University boffins have come up with an admirable idea to safe lives by keeping young drivers off the roads at night.
The research by Cardiff University suggests special licences for motorists 19 and under would save 200 lives a year and lead to 1,700 fewer serious injuries on roads. Of course, any idea that saves lives on this scale is entirely laudable – but you have to wonder if these researchers locked away in the rarefied atmosphere of academia’s ivory towers have a grasp on reality.
Let’s limit the time young drivers spend on the road at night, they say. Great – explain to me just how you maintain a curfew on drivers. Let’s take a youngster who works shifts and needs a car to keep a job. Surely researchers are not suggesting that these youngsters should stay at home rather than work because the likelihood is lives will be saved.
Perhaps they just mean limiting night driving to less responsible drivers. Just let me know how you differentiate between responsible and irresponsible.
Then they suggest younger drivers should have an older chaperone. Another barmy idea. Do they really think mum or dad has the time and inclination to escort their kids every time they want to go out in the evening?
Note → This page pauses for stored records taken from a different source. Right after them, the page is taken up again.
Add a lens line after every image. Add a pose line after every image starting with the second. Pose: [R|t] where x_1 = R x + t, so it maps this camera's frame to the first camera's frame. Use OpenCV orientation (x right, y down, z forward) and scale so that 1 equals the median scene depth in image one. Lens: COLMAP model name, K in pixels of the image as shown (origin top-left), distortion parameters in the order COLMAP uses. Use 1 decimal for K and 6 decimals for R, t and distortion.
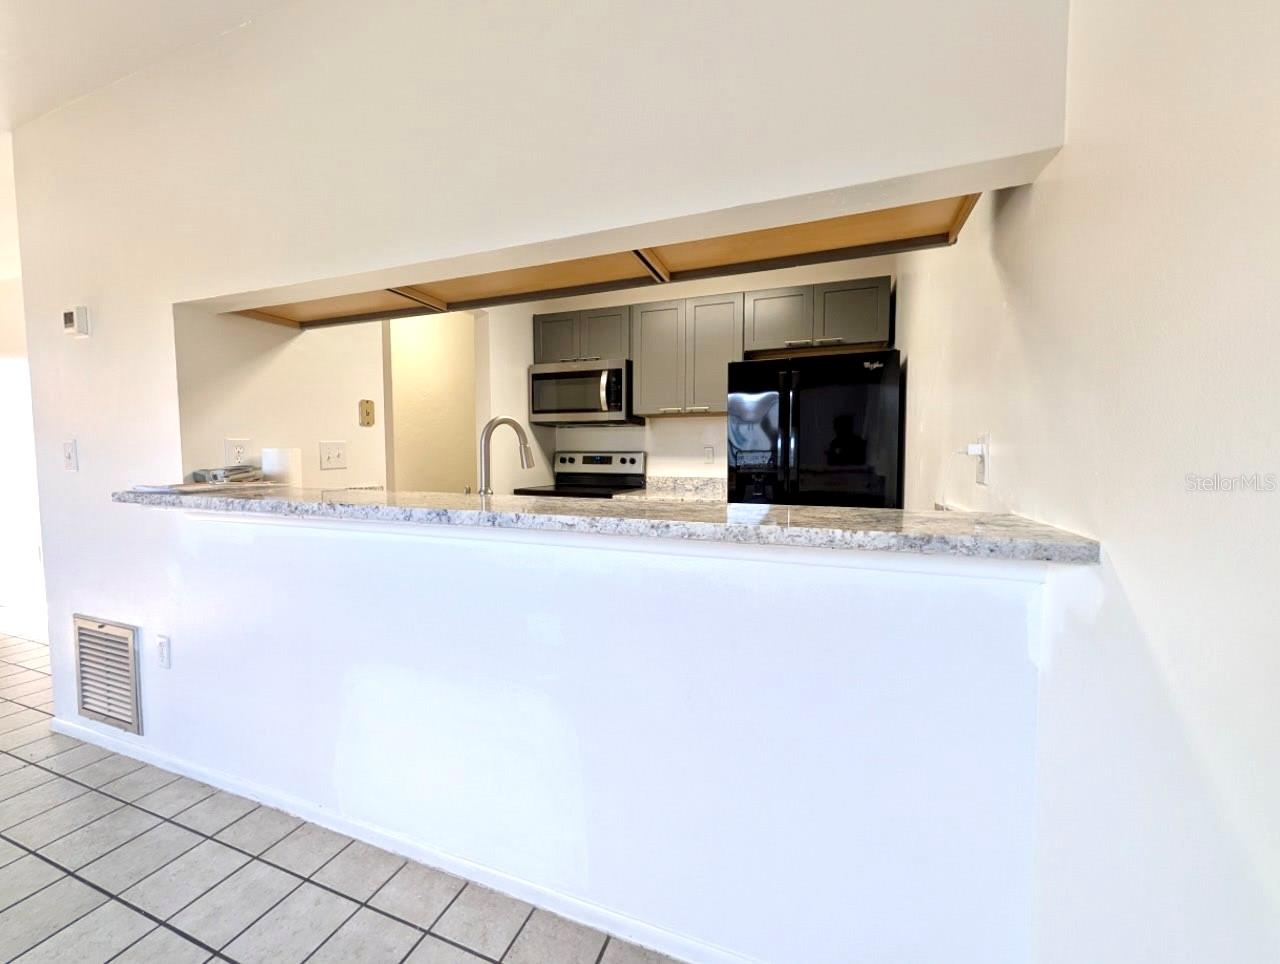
lens RADIAL K [[491.9, 0, 644.5], [0, 491.9, 483.8], [0, 0, 1]] dist [0.001640, 0.000034]
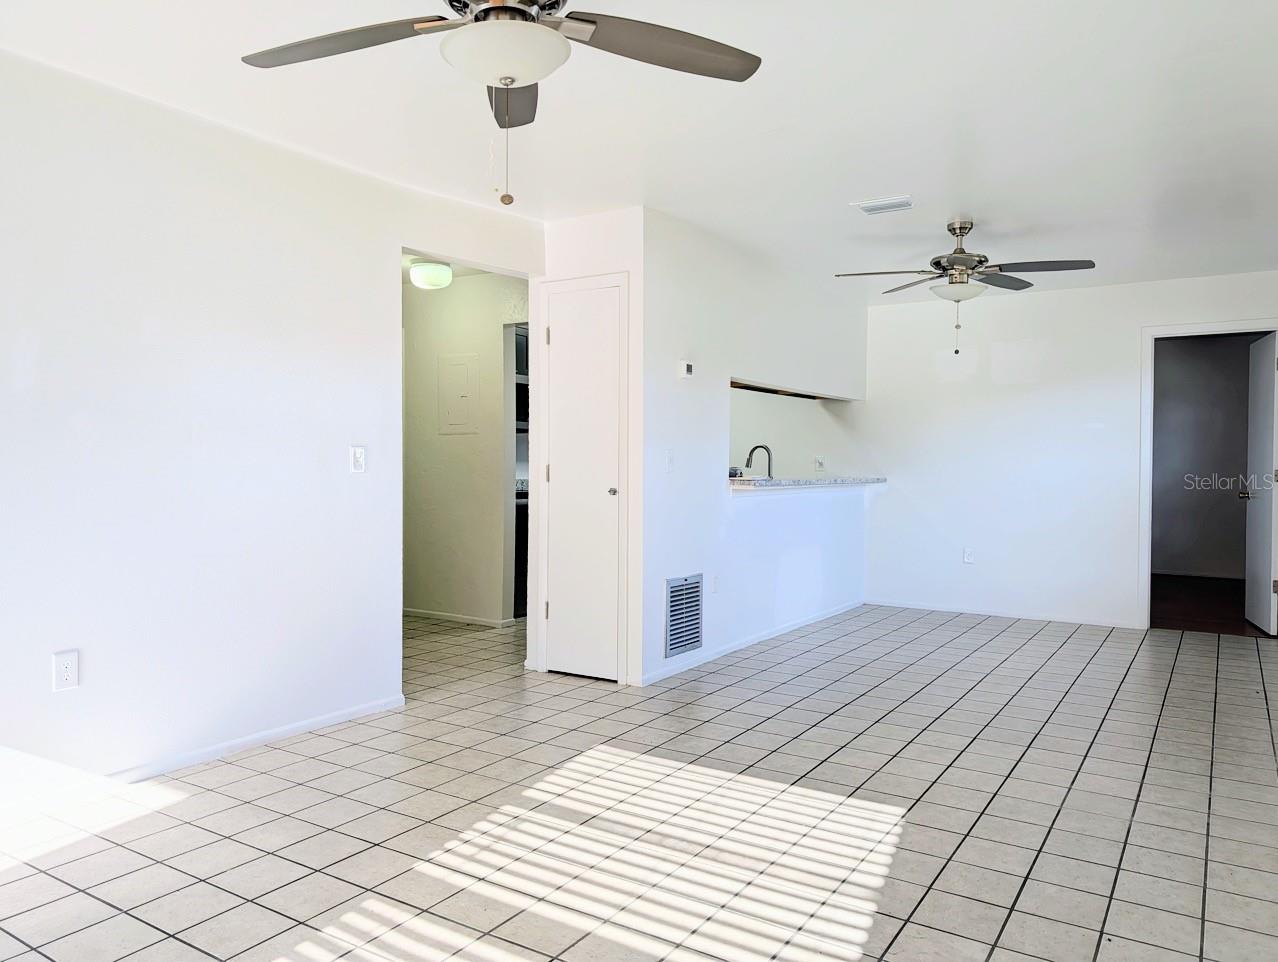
lens RADIAL K [[913.0, 0, 644.7], [0, 913.0, 485.2], [0, 0, 1]] dist [0.031195, -0.004636]
pose [[0.213401, -0.020693, 0.976746, -3.185144], [0.050162, 0.998689, 0.010198, -0.015945], [-0.975676, 0.046819, 0.214159, 0.463528]]
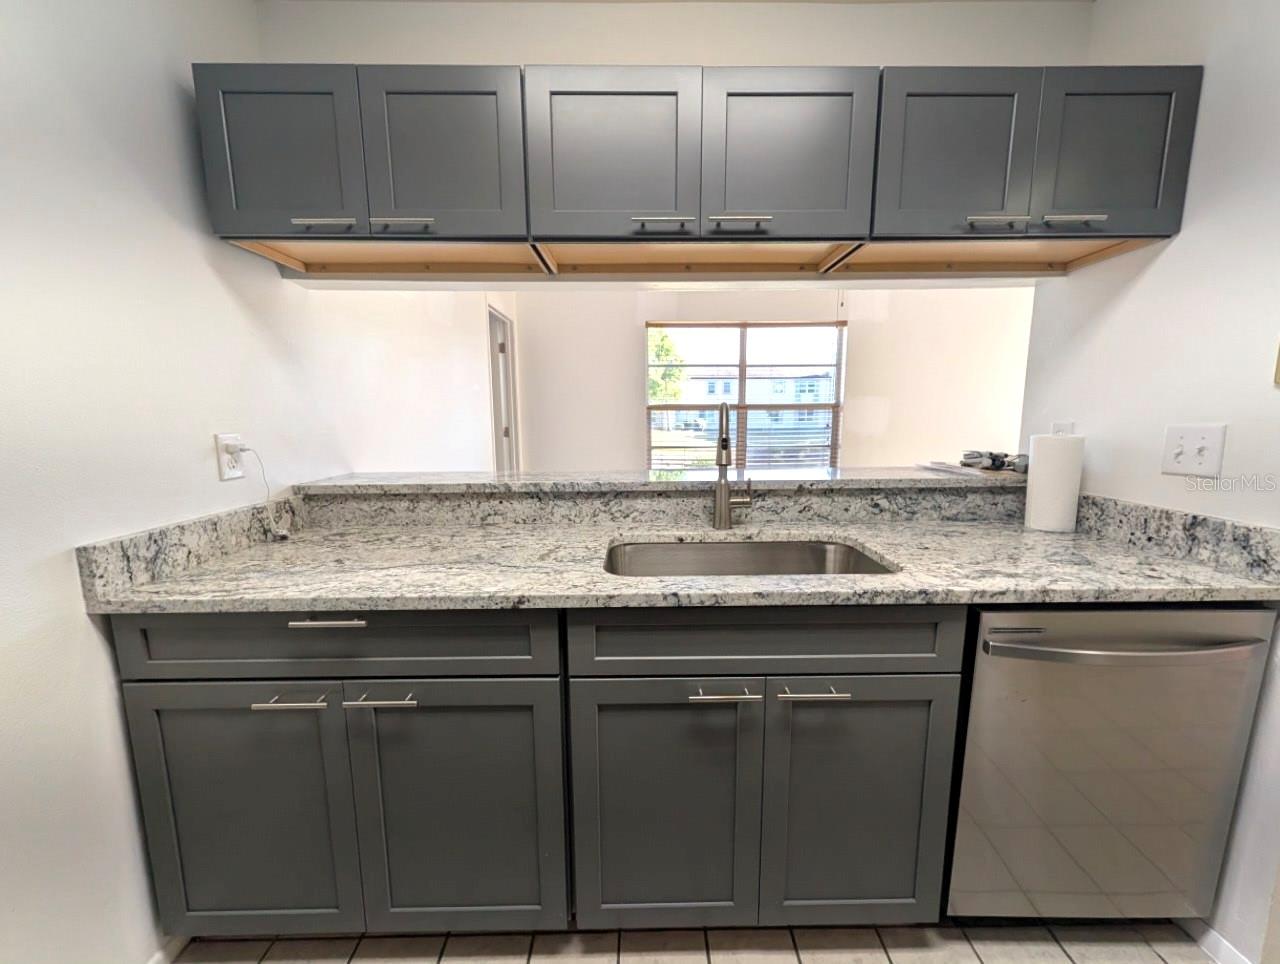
lens RADIAL K [[491.9, 0, 644.5], [0, 491.9, 483.8], [0, 0, 1]] dist [0.001640, 0.000034]
pose [[-0.933663, 0.054218, -0.354024, 0.120675], [-0.017208, 0.980543, 0.195548, -0.116470], [0.357738, 0.188668, -0.914564, 1.282903]]
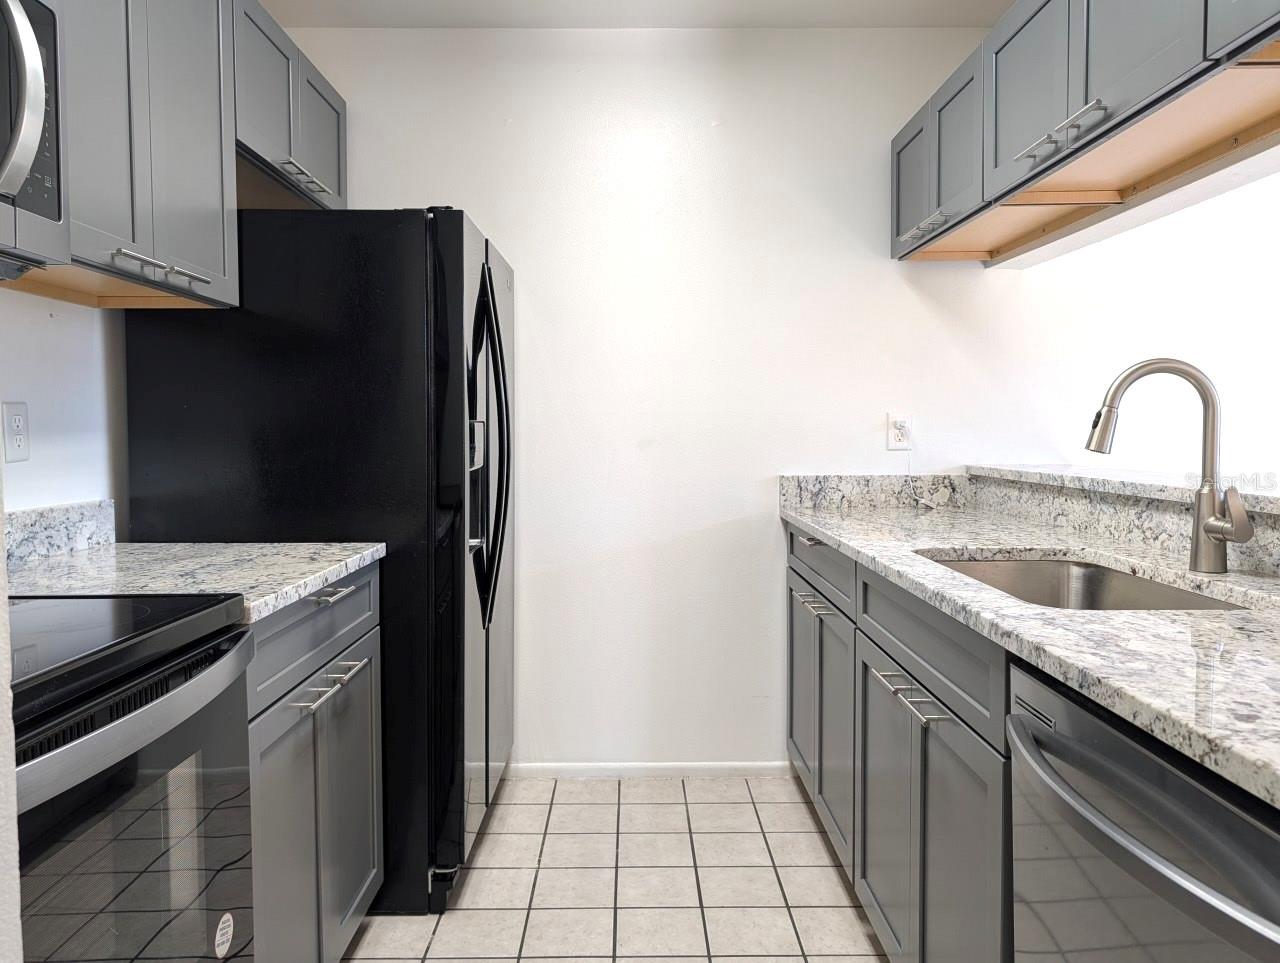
lens RADIAL K [[927.6, 0, 637.3], [0, 927.6, 476.4], [0, 0, 1]] dist [0.015366, 0.004226]
pose [[-0.354217, -0.051755, 0.933730, -0.769830], [0.056184, 0.995486, 0.076492, -0.083731], [-0.933474, 0.079556, -0.349710, 1.396946]]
If I remember correctly, not having to taxi the kids is one of the main reasons parents encourage children to drive.
I’m not the only one who thinks a graduated driving licence scheme for youngsters is bonkers.
“While it may be good news for the industry that the issues facing younger drivers are firmly on the agenda, can this scheme actually be enforced properly and will it significantly reduce the risk of crashes?” said Steve Sweeney, head of car insurance at moneysupermarket.com.
“Enforcing this system will be incredibly hard to do in practice and I don’t believe it will actually keep young motorists off the roads and sticking to the rules.
“Young or newly qualified drivers are more at risk than experienced drivers whenever they get in the car, no matter whether it is night or day, and reducing the amount of time they are able to spend in their car will surely hinder their chances of gaining necessary experience on the road.”
Helping youngsters find cheaper car insurance while staying safe behind the wheel are excellent aims – but the graduated licence does not seem the best way of achieving them.
Of course I’m being slightly obtuse (I’m not called ‘The Devil’s Advocate’ for nothing!), but I think it’s important to highlight the fact that we are living in the real world. Fortunately there are some more workable solutions out there – offering serious financial incentives for new drivers looking for car insurance – by using GPS technology to track drivers movements. Now that’s sensible thinking.